Sunday, March 24, 2013
Monday, March 18, 2013
I'm working on a new book about the R programming language. R is a language that is designed for use with statistics and data. I use it to analyze sports and social networking. I thought that it would be fun to write the book focusing on baseball statistics using data from Major League Baseball.
This post pulls the Batting Average topic from the book. I’ll try to provide enough information to get you started if you’re new to R. The book will include a tutorial and information about the R language.
Statistics in baseball can run from the very simple to the very complex. The complex end of the spectrum leads into the more advanced field of sabermetrics. Some of the advanced sabermetric calculations can’t be done without access to proprietary databases, and so for the most part my book will focus on what we can figure out using the data that’s easily available.
Almost everything you want to know about baseball statistics is already available on the internet, sliced and diced for you from sites like Baseball Prospectus and Fangraphs. It’s a lot of fun though, to sift through the data yourself. R is a great laboratory for that.
To get started, you’ll need R and you’ll need the baseball database. I would also suggest getting an IDE to make your work easier. Here are some links to get started:
The Comprehensive R Archive Network – This is where you can download R for the platform of your choice.
SeanLahman.com - Sean Lahman maintains Lahman’s Baseball Database, which includes data on Major League Baseball going back to 1871. For the samples I create, you’ll need the comma delimited version of the database. Unzip it to a convenient place on your PC and keep the path handy.
RStudio – There are a number of IDEs available for R, but my favorite is RStudio. This IDE makes it very easy to edit and run code, import .csv data into data frames, and to load R packages.
sqldf – sqldf is the package I use to run SQL statements on R data frames. There are a couple of different ways that you can access databases in R, but this one is very simple and it’s very easy to get up and running with it. By default sqldf uses SQLite on the backend, but it can be configured to use other database programs as well.
Install R and RStudio and spend some time on a couple of the tutorials available on the internet. Install the sqldf package and take a look at the documentation.
Finally unzip the baseball database to a convenient location on your computer.

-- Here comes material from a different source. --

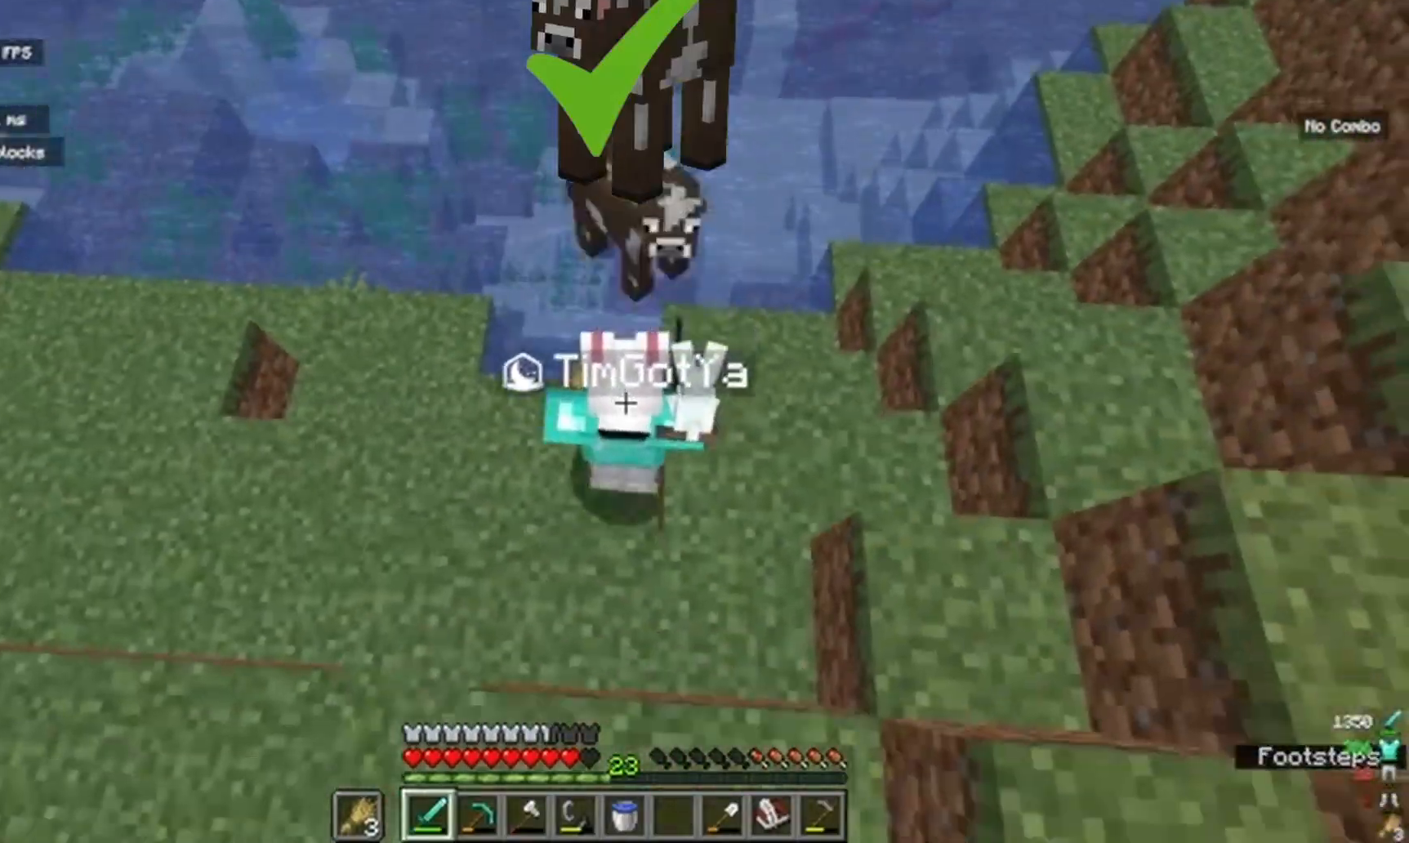
{"keys": ["d"], "mouse": [], "events": [[150, "d", "down"], [250, "s", "down"], [383, "d", "up"], [400, "s", "up"], [483, "d", "down"]]}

The following is the Batting Average topic. I would appreciate feedback, so please feel free to leave a comment or drop me a note at email@example.com.
Batting average is perhaps the best known of all baseball statistics. It’s a favorite of fans because it’s a simple calculation. A player’s batting average is calculated by dividing the number of Hits by the number of At Bats. This calculation does not count Walks, Sacrifice Flies, Sacrifice Hits, Hit by Pitch, or Catcher Interference.
BA = H/AB
Batting average can be calculated for any arbitrary number of At Bats, but it is generally used to describe batting performance over a series, a streak, a season, or a career.
Let’s take a look at how to calculate batting average in R for a player over the course of a season and then do the same for a career.
First we need to load up two tables. The Master table will give us the details we need on the player and the Batting table will let us take a look at those statistics.
> Master <- read.csv("~/SkyDrive/Documents/Stats/Baseball/Master.csv")
> Batting <- read.csv("~/SkyDrive/Documents/Stats/Baseball/Batting.csv")
Tables in R are generally referred to as data frames. Now that we have some data frames loaded in, let’s narrow things down and get the statistics for the player we’re looking for. In this case, let’s take a look at how Ted Williams did in 1941. To do this we’ll perform two steps. First we need to get Ted Williams’ playerID from the Master table:
We’ll use sqldf for our query:
> library("sqldf", lib.loc="C:/Users/Brian/R/win-library/2.15")
> tedwill <- sqldf("SELECT playerID FROM Master WHERE nameLast='Williams' AND nameFirst='Ted'")
So now we have Ted Williams’ playerID in the value tedwill. We can use that in our code, but it’s just as easy in this case to take note of the actual ID and use it in our next query. So let’s pull Williams’ stats out of the Batting data:
> tedwillframe <- sqldf("SELECT * from Batting WHERE playerID='willite01'")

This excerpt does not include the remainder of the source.